**Source data:**
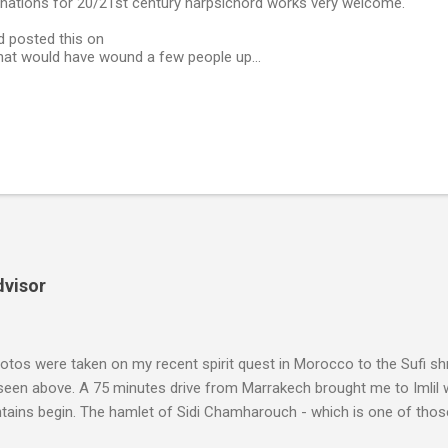
nations for 20/21st century harpsichord works very welcome.
d posted this on
That would have wound a few people up...
dvisor
tos were taken on my recent spirit quest in Morocco to the Sufi sh
 seen above. A 75 minutes drive from Marrakech brought me to Imlil
tains begin. The hamlet of Sidi Chamharouch - which is one of thos
 blank in a Trip Advisor search - is at an altitude of 2350 metres and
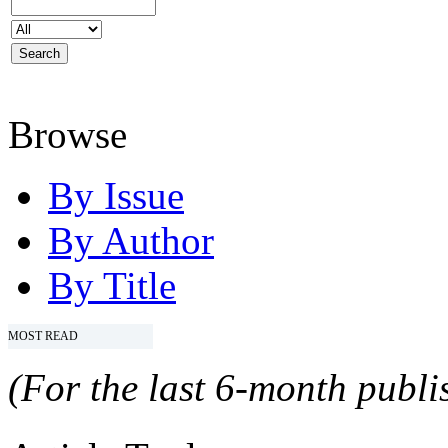
Browse
By Issue
By Author
By Title
MOST READ
(For the last 6-month publis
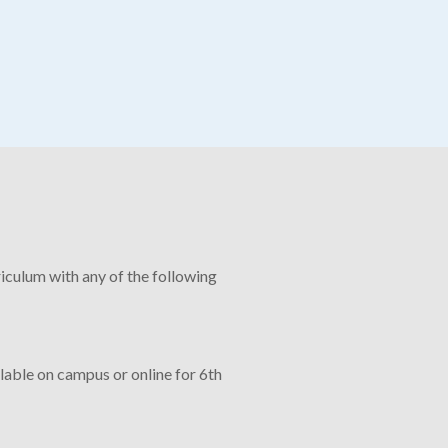
culum with any of the following
lable on campus or online for 6th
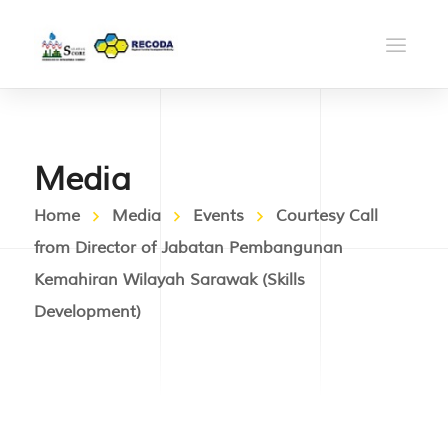
Media
Home
Media
Events
Courtesy Call
from Director of Jabatan Pembangunan
Kemahiran Wilayah Sarawak (Skills
Development)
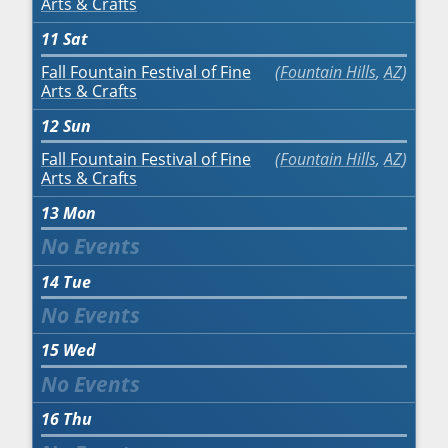
Arts & Crafts
11
Sat
Fall Fountain Festival of Fine
Fountain Hills
,
AZ
Arts & Crafts
12
Sun
Fall Fountain Festival of Fine
Fountain Hills
,
AZ
Arts & Crafts
13
Mon
14
Tue
15
Wed
16
Thu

**What you need to do:**
Nothing in the entries above should change when they are printed again, except that the pictures are dropped.

**The answer:**
nations for 20/21st century harpsichord works very welcome.
d posted this on
That would have wound a few people up...
dvisor
tos were taken on my recent spirit quest in Morocco to the Sufi sh
 seen above. A 75 minutes drive from Marrakech brought me to Imlil
tains begin. The hamlet of Sidi Chamharouch - which is one of thos
 blank in a Trip Advisor search - is at an altitude of 2350 metres and
Browse
By Issue
By Author
By Title
MOST READ
(For the last 6-month publis
culum with any of the following
lable on campus or online for 6th
Media
Home
Media
Events
Courtesy Call
from Director of Jabatan Pembangunan
Kemahiran Wilayah Sarawak (Skills
Development)
Arts & Crafts
11
Sat
Fall Fountain Festival of Fine
Fountain Hills
,
AZ
Arts & Crafts
12
Sun
Fall Fountain Festival of Fine
Fountain Hills
,
AZ
Arts & Crafts
13
Mon
14
Tue
15
Wed
16
Thu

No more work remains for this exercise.